[EXCERPT PROVIDED]
------------------------------------------------------------------------

I'll post back to let you all know how it turns out.

 
Interesting thread. I replaced the steering head bearings on my FJ several years back, and the FJR seems much easier, at least for the lower outer race removal. On the FJ, you can't get to it from above with a drift. Very tricky removal. I got the All Balls kit for the FJ, and the upper bearing was the wrong size. Called them up and they said it was the correct p/n for the application. Ended up getting a correct bearing from another supplier.

And the torque is critical. I thought, after a few years, the steering nut may have loosened a bit. I did a guesstimated increase in torque. Went a little too far, apparently, and the bike was almost unrideable. Scary.

I'll have to bookmark this thread for future use. Thanks for the detailed write-up.

 
Just make sure you get that lower race all the way down. 99% right is wrong. I do recommend heating the bearing but I don't believe in freezing the shaft. As soon as you take that out of the freezer it's going to become soaking wet with condensation. Heating the race should be enough.

------------------------------------------------------------------------

[WORK ITEM A]
Retype all the plotted data image records line for line, leaving the pictures out.

Plotted data images:
------------------------------------------------------------------------

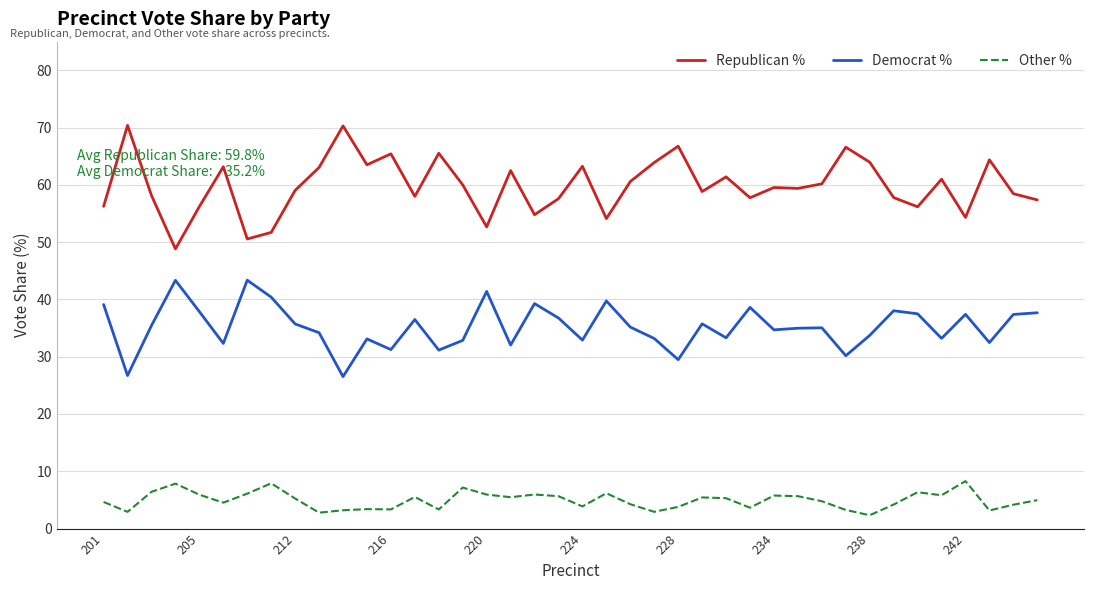

What is the highest value of the Democrat % series?

43.4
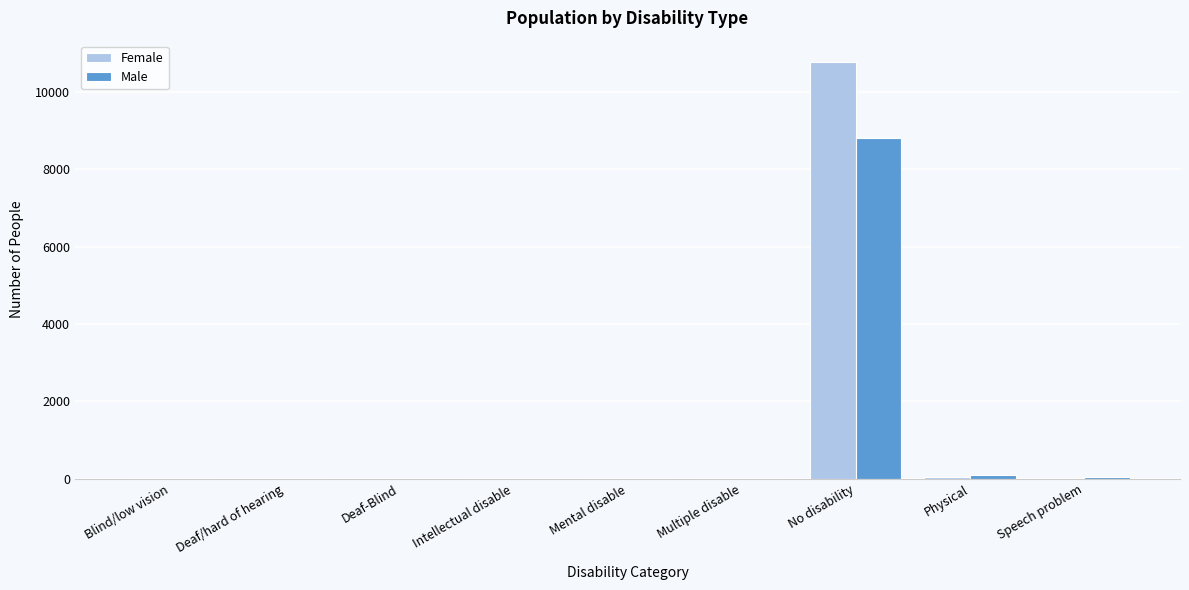

What is the sum of all Female values?

10965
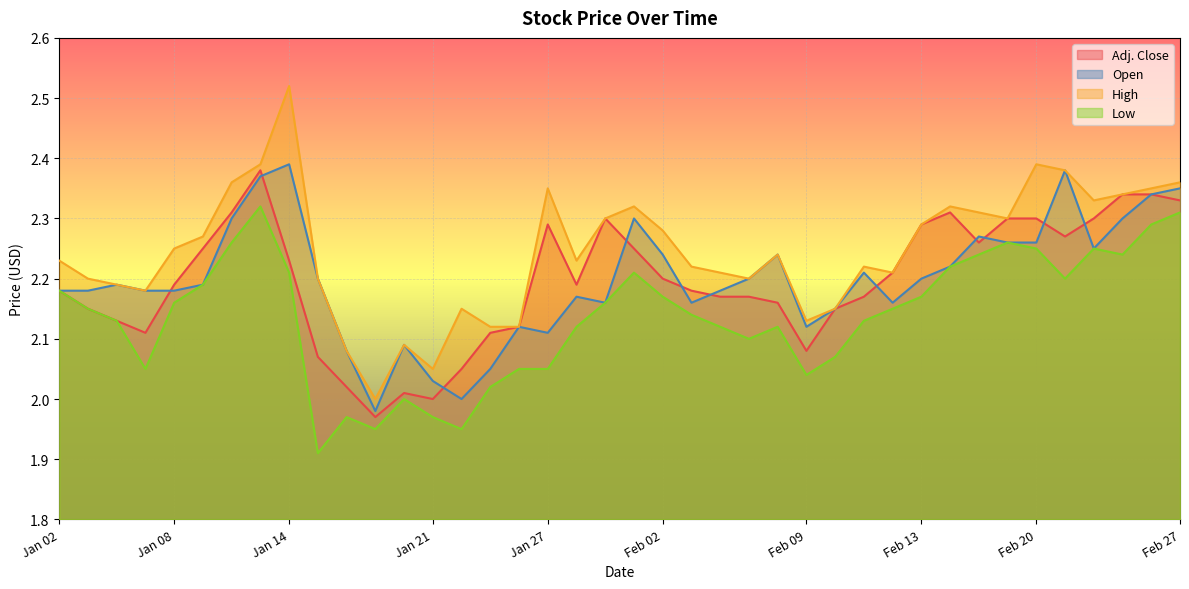

Where is the first local maximum for Adj. Close?

Jan 13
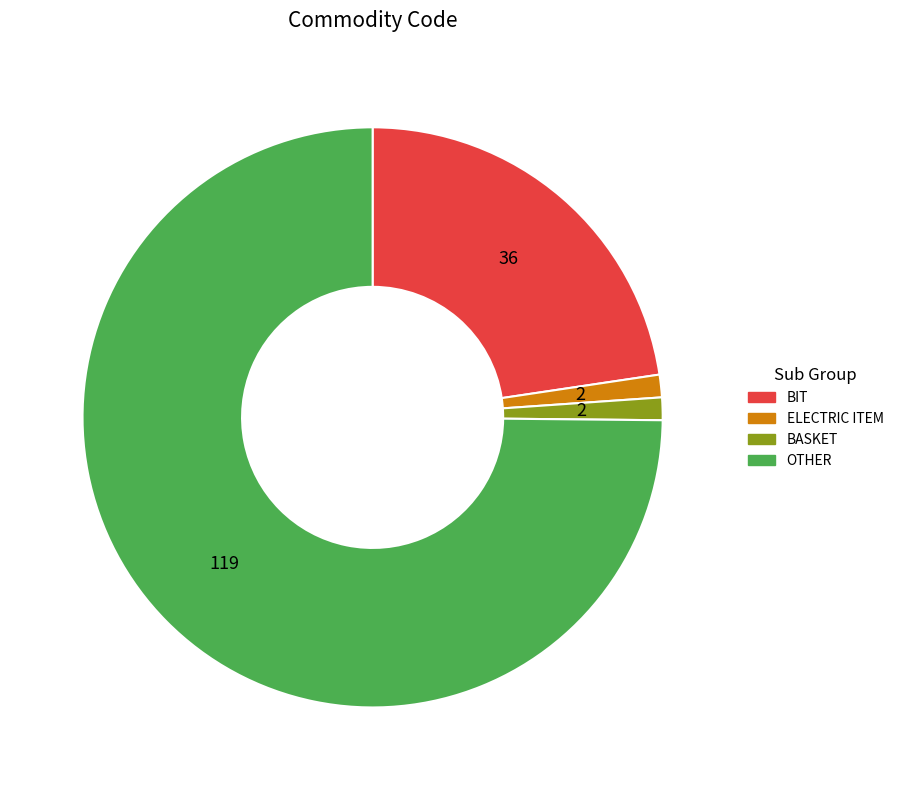

Is it true that OTHER is 80% of the pie?

False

------------------------------------------------------------------------

[WORK ITEM B]
In the steering head bearing thread, what was wrong with the upper bearing in the All Balls kit for the FJ?

[EXERCISE RESPONSE A]
What is the highest value of the Democrat % series?

43.4

What is the sum of all Female values?

10965

Where is the first local maximum for Adj. Close?

Jan 13

Is it true that OTHER is 80% of the pie?

False

[EXERCISE RESPONSE B]
It was the wrong size.